ASPM and Why Visibility and Contextual Insight Matter
Preventing attacks on tax software starts with knowing what your application is made of, and where the risks are hiding. By gaining visibility into the application security posture, organizations can better understand how risks connect across the development pipeline and address vulnerabilities before they’re exploited. Most platforms rely on a complex web of open-source libraries, third-party packages, configuration files, proprietary code and environment variables. That’s why security can’t just focus on the surface. It must look deeper, into how the software is built, what components it relies on, and how sensitive data might be exposed.
Automated tools play an essential role here. Tracking this manually in a fast-moving continuous integration and continuous delivery (CI/CD) environment isn’t realistic. Application Security Posture Management (ASPM) helps make sense of sprawling signals, tying together vulnerability data, misconfigurations, hardcoded secrets, and other risks into a single, contextual view. Rather than relying on scattered tools or one-off scans, ASPM gives teams a unified view of their security posture. This insight is crucial in high-stakes environments like tax software, where even one breach can ripple across connected systems, clients, and institutions.

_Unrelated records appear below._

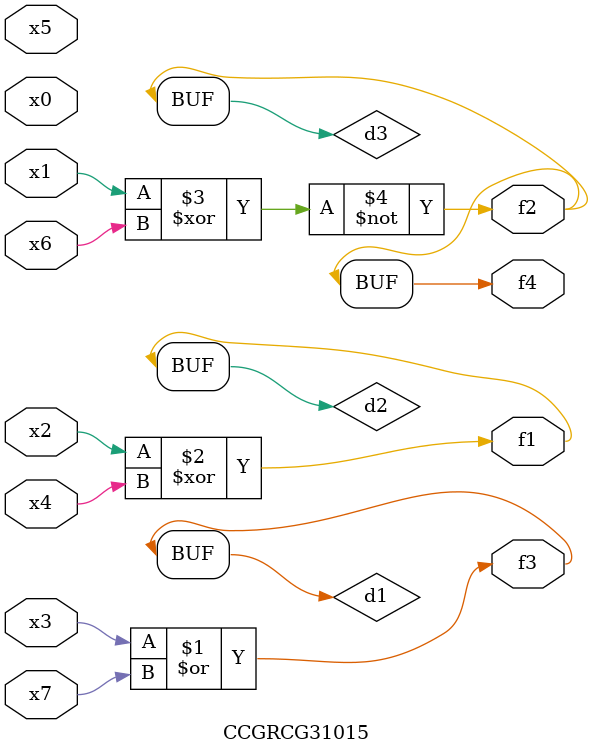
<source format=v>
module CCGRCG31015(
	input x0, x1, x2, x3, x4, x5, x6, x7,
	output f1, f2, f3, f4
);

	wire d1, d2, d3;

	or (d1, x3, x7);
	xor (d2, x2, x4);
	xnor (d3, x1, x6);
	assign f1 = d2;
	assign f2 = d3;
	assign f3 = d1;
	assign f4 = d3;
endmodule

</source>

Good security hygiene also means tight control over who has access to what, and making sure permissions aren’t left open longer than necessary. Tools that can detect exposed secrets in code, enforce access governance, and correlate vulnerabilities across the software development lifecycle (SDLC) allow teams to reduce risk without slowing down development. With this kind of visibility and context, teams can make smarter decisions and reduce the risk of a small oversight leading to a breach.
Final Thoughts
This tax season let's examine the present security gaps and the governance that we use to protect vital taxpayer information. While it may land on the individual to keep an eye out for phishing attempts, organizations and tax software companies have an even bigger role to play with much more drastic consequences. Simple vulnerabilities, left to their own devices, can leave organizations scrambling and taxpayers fending for themselves.
Gaining proper visibility and continuous monitoring capabilities is the only way to ensure that providers enforce a strict policy to stop attacks before they start. That means understanding what code is being used, where it’s coming from, who has access, and where the most significant risks lie. It’s not just about plugging gaps after something goes wrong; it’s about building defensible systems from the start and keeping them active throughout the lifecycle.